Source data:

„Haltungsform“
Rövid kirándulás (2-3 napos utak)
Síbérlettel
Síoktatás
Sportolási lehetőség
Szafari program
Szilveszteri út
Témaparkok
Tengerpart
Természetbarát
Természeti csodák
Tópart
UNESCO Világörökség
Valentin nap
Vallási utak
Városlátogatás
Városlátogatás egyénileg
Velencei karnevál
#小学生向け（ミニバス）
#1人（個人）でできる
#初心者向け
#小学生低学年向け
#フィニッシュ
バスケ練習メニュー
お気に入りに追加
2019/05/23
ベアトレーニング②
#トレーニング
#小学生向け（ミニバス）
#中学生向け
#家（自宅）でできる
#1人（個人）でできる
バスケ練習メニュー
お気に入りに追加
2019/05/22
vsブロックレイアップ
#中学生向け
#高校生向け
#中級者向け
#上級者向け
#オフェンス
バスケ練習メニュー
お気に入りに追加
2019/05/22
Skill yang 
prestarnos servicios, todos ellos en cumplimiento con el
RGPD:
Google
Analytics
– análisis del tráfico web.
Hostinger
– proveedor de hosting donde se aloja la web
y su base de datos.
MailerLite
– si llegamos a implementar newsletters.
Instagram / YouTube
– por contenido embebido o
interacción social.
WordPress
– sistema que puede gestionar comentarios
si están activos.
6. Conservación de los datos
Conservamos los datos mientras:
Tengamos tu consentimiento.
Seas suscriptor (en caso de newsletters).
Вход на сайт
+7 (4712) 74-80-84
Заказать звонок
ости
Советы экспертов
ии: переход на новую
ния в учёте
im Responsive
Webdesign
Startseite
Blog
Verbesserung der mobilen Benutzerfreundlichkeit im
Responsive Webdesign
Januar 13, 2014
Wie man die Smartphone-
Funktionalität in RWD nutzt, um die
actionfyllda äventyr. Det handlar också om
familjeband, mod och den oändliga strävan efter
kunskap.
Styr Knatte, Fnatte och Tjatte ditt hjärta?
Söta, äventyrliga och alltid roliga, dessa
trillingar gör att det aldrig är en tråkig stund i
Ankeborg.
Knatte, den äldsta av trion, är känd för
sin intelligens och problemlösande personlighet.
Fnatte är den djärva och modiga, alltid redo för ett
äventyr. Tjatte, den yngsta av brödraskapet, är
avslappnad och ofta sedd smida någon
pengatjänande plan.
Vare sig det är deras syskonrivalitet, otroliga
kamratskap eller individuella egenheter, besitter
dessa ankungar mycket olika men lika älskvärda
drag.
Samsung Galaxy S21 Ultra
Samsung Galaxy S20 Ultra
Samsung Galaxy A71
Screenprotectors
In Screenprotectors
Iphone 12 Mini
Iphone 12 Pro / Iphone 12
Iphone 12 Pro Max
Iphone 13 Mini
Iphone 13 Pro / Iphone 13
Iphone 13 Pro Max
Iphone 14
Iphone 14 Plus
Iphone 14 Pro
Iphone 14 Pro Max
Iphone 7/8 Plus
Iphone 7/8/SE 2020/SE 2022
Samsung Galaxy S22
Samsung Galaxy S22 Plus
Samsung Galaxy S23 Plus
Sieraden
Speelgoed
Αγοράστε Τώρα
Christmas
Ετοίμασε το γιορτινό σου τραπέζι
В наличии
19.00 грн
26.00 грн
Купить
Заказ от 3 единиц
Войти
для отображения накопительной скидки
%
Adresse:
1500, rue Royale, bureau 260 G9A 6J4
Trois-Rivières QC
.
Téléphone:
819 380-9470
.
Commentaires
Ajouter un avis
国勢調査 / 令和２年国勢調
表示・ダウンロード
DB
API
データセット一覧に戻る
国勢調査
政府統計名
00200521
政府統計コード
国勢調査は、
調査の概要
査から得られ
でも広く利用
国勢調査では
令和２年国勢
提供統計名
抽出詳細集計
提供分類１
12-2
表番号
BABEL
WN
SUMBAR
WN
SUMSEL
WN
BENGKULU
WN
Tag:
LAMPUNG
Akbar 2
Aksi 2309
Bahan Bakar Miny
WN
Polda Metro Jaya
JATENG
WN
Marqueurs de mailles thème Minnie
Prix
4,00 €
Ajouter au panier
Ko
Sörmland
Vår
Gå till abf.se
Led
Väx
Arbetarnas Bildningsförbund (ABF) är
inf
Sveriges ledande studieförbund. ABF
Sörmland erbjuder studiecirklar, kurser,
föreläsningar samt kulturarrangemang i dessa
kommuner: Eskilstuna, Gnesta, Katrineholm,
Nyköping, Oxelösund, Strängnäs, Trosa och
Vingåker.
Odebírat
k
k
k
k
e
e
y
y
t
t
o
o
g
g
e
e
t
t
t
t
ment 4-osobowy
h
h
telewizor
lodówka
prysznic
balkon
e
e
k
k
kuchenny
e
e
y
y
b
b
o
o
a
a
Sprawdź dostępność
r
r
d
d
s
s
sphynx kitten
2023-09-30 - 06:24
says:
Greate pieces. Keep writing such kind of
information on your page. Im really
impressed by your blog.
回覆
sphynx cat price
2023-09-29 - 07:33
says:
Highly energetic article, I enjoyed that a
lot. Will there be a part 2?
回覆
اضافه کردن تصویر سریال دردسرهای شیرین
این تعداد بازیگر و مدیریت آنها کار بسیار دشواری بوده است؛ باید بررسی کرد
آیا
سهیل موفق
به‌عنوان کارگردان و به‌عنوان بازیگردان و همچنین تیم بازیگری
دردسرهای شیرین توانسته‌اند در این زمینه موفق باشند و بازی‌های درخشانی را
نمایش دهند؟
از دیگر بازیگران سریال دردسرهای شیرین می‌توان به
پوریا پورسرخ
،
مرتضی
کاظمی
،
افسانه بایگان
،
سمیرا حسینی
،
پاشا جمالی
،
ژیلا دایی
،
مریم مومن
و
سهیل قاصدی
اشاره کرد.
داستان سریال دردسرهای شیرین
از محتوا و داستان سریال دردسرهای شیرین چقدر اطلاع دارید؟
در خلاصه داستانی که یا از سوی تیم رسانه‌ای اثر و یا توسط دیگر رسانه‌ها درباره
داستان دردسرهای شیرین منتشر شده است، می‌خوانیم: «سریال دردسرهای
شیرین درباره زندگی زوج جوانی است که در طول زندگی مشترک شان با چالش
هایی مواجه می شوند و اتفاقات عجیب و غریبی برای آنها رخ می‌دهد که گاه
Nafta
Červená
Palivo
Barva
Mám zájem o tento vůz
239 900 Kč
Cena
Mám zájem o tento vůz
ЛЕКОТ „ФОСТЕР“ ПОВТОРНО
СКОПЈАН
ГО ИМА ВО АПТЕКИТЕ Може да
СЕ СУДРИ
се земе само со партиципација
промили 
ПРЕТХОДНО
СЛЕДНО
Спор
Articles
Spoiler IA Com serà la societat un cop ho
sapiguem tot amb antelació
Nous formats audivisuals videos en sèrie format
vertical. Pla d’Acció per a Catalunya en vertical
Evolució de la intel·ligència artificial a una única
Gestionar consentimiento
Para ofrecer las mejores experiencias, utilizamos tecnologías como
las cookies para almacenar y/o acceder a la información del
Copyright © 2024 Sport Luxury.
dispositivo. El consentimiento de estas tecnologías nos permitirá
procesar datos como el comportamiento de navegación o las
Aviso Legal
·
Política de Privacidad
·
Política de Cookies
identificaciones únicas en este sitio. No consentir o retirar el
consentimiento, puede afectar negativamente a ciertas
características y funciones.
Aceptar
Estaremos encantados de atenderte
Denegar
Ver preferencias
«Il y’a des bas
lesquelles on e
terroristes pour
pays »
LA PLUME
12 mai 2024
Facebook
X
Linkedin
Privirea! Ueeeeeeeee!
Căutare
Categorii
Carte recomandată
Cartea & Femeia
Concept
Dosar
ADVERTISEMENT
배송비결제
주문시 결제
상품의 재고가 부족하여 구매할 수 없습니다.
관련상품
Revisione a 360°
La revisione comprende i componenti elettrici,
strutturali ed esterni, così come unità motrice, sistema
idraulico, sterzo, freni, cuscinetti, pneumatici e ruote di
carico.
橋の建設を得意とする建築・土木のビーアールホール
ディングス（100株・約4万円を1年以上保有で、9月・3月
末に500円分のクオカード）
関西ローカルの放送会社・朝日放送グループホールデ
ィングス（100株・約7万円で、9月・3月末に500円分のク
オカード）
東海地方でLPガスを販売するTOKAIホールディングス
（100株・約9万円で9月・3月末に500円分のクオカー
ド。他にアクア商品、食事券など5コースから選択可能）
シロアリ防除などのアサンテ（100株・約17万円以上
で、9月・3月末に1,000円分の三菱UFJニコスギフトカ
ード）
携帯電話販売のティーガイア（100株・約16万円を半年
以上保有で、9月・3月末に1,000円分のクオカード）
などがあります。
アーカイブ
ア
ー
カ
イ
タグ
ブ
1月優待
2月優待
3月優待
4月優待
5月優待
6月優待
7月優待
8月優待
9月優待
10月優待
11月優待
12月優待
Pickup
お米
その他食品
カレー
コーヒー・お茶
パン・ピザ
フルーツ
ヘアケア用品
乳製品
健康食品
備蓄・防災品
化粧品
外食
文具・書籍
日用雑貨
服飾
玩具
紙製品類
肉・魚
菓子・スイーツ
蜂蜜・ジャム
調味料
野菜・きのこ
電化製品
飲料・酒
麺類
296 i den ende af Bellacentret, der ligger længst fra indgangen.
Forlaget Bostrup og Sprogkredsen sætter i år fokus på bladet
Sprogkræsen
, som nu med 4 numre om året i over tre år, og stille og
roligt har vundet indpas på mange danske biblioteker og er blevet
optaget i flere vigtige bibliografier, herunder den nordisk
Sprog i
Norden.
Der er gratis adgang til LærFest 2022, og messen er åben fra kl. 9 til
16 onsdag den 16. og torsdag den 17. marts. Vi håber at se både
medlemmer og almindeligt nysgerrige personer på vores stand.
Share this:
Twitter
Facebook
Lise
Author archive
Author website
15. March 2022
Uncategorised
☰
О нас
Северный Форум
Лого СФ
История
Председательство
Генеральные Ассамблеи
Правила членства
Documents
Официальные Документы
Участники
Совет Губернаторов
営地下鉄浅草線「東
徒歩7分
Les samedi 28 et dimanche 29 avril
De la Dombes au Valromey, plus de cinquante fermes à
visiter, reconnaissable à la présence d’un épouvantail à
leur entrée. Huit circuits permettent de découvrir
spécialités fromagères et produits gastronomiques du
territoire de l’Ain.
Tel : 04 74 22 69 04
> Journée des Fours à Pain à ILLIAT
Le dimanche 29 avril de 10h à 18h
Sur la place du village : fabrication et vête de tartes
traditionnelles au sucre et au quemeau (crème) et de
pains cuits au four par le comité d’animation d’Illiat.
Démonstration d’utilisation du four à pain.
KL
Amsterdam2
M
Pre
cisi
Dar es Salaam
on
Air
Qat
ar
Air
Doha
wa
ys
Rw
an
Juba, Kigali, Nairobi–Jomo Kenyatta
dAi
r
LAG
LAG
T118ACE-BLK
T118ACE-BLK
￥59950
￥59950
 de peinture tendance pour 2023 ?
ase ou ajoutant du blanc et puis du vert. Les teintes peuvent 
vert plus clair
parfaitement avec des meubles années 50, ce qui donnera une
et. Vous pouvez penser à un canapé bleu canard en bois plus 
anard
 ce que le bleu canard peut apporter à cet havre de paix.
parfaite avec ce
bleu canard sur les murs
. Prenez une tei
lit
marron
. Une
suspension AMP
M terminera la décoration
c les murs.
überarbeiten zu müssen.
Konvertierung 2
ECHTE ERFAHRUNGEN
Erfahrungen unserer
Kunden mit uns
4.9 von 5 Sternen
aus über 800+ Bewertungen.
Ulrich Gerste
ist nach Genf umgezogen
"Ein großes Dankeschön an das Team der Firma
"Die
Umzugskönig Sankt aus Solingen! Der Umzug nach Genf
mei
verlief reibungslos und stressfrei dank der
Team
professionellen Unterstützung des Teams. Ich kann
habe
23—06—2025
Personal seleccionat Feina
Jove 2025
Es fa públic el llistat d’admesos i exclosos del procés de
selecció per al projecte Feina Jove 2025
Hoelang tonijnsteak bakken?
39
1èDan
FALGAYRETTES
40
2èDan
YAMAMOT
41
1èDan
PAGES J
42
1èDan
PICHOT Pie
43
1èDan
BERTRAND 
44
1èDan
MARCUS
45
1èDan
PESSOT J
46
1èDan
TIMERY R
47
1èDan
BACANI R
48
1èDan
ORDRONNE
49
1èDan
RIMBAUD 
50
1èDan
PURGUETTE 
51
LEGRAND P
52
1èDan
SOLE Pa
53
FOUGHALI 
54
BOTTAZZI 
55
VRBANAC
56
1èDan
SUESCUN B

= What is needed =
For every line above that includes the string "Política", copy the line.

= Solved problem =
Política de Privacidad
Política de Cookies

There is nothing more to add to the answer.